Directions for this task: Skipping any pictures, give all of the records below again exactly.

Provided records:
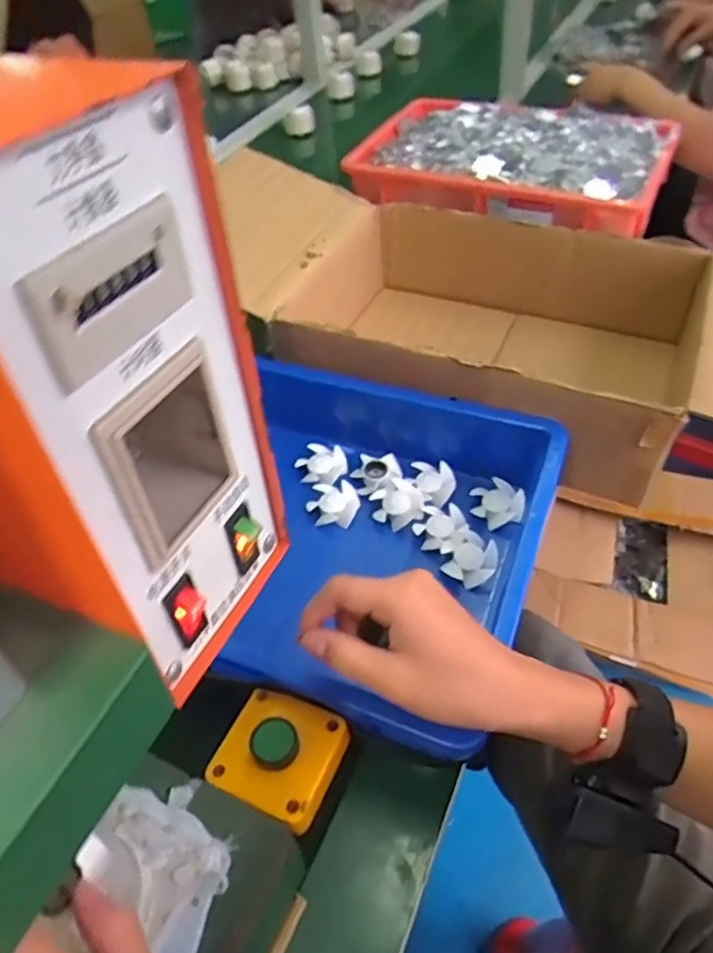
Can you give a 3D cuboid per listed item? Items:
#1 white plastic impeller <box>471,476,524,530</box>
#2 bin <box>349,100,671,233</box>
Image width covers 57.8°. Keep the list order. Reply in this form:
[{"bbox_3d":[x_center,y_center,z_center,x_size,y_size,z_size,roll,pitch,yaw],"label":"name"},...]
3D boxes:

Response area:
Can you give a 3D cuboid per listed item? Items:
#1 white plastic impeller <box>471,476,524,530</box>
#2 bin <box>349,100,671,233</box>
Image width covers 57.8°. Keep the list order. Reply in this form:
[{"bbox_3d":[x_center,y_center,z_center,x_size,y_size,z_size,roll,pitch,yaw],"label":"name"},...]
3D boxes:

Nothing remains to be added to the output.